You will examine religion not only as a set of formal beliefs, ideas, communal or institutional loyalties, and styles of worship, but also as an influence on life "beyond the pews." This will mean investigating the subtle but important links that have long brought religion into close contact with the intellectual, social, economic, and political concerns of Americans.
To give just one notable and recent example: Professor Allitt explains how Martin Luther King, Jr., mixed appeals from the Bible and the American "civil religion" to press the case for civil rights.
The Living Voice
After scene-setting lectures that explain the religious situation of Europe in the early-modern period and the spirituality of Native-American peoples, Professor Allitt moves on to discussions of religion during the colonial and founding eras.
These lectures cover the Puritans, the First Great Awakening, the Revolution, the flowering of uniquely American religious tendencies (such as Mormonism), the story of African-American religion, and the sectional crisis and Civil War.

Given material —
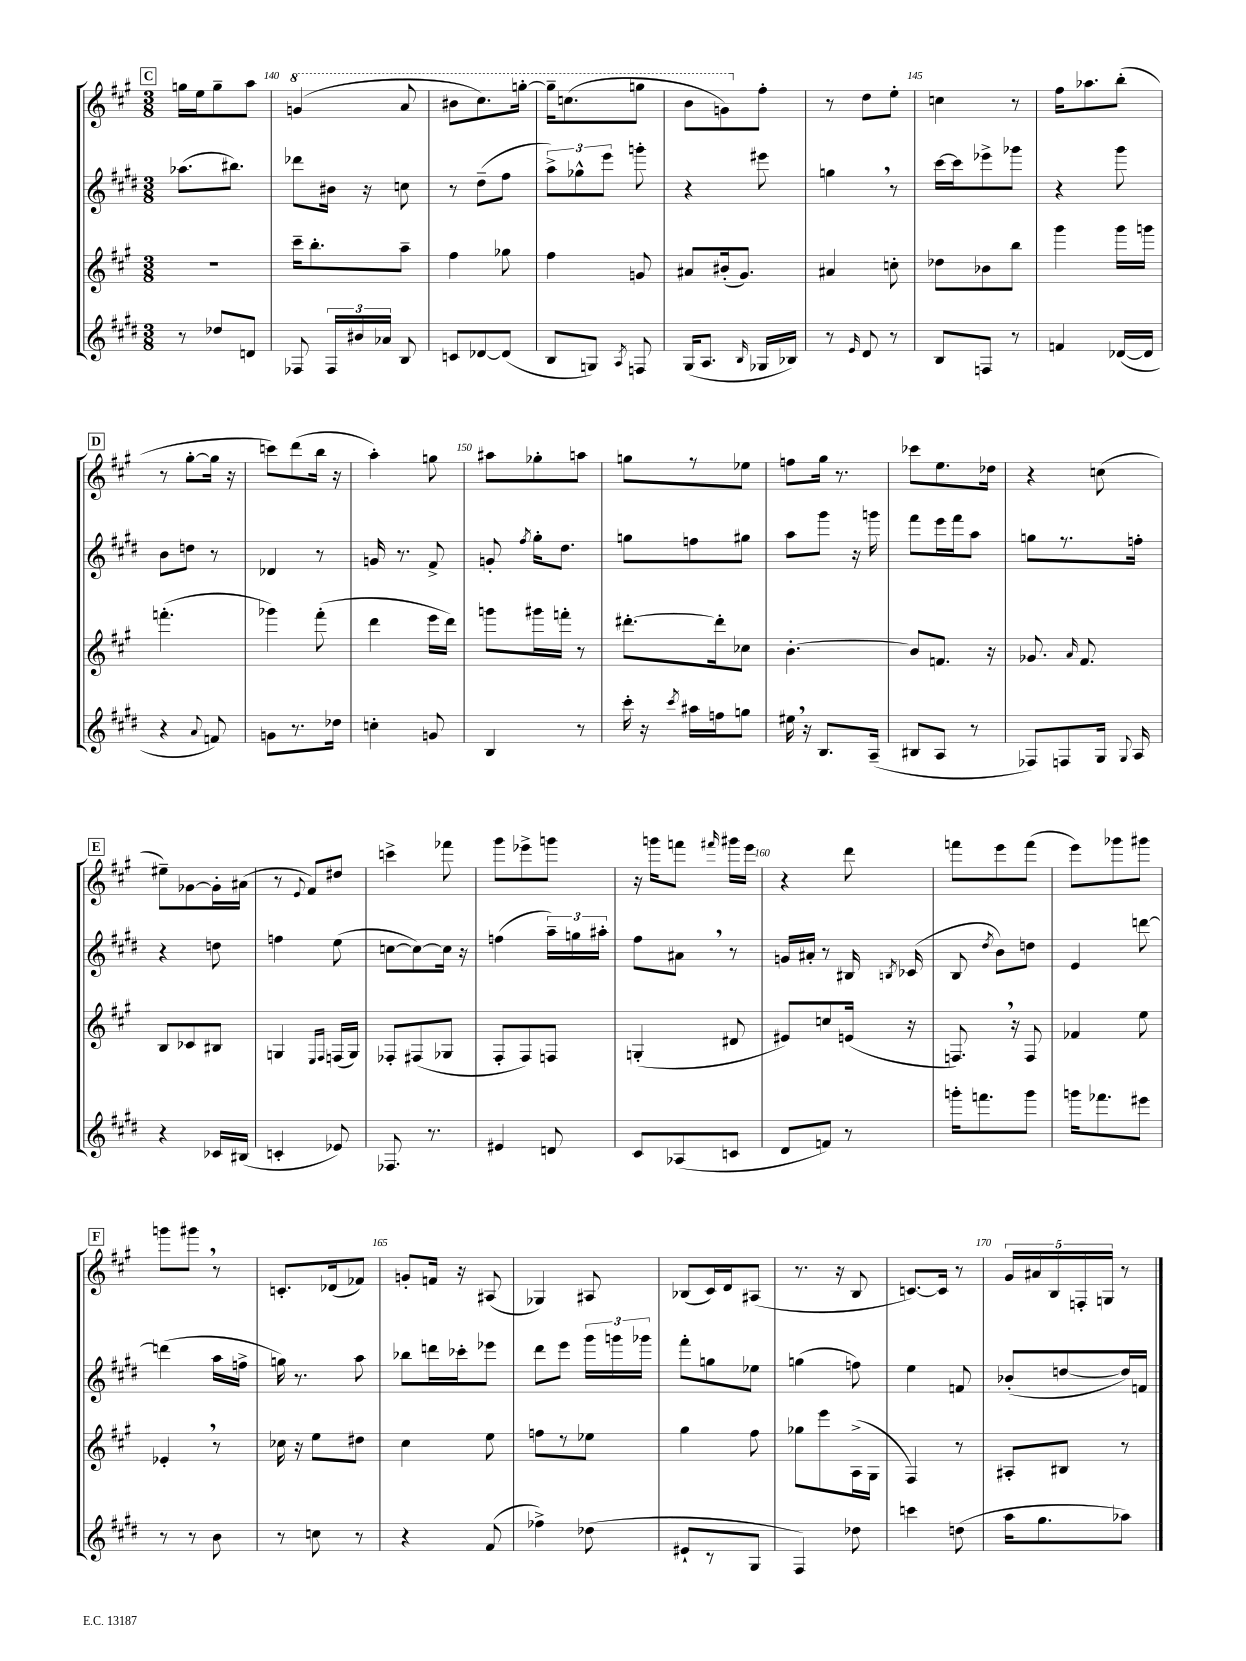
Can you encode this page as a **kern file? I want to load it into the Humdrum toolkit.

Directions —
1 - Quote the course description from "You will examine" up to and including "and founding eras.".
2 - Answer these questions using the course description:
(a) What two sources did Martin Luther King, Jr., draw appeals from to press the case for civil rights?
(b) What two subjects do the scene-setting lectures explain?
(c) Which uniquely American religious tendency is named as an example?
3 - Decide whether each statement agrees with the course description, and support each answer with the deciding words quoted from it:
(a) The course looks at religion only as a set of formal beliefs.
(b) The lectures on the colonial and founding eras include the First Great Awakening.
(c) The course opens with lectures on the Civil War.
The listing has no connection to the course description.

Responses in order —
1 -
You will examine religion not only as a set of formal beliefs, ideas, communal or institutional loyalties, and styles of worship, but also as an influence on life "beyond the pews." This will mean investigating the subtle but important links that have long brought religion into close contact with the intellectual, social, economic, and political concerns of Americans.
To give just one notable and recent example: Professor Allitt explains how Martin Luther King, Jr., mixed appeals from the Bible and the American "civil religion" to press the case for civil rights.
The Living Voice
After scene-setting lectures that explain the religious situation of Europe in the early-modern period and the spirituality of Native-American peoples, Professor Allitt moves on to discussions of religion during the colonial and founding eras.

2 -
(a) The Bible and the American "civil religion."
(b) The religious situation of Europe in the early-modern period and the spirituality of Native-American peoples.
(c) Mormonism.

3 -
(a) No: "not only as a set of formal beliefs, ideas, communal or institutional loyalties, and styles of worship, but also as an influence on life"
(b) Yes: "These lectures cover the Puritans, the First Great Awakening"
(c) No: "After scene-setting lectures that explain the religious situation of Europe in the early-modern period and the spirituality of Native-American peoples"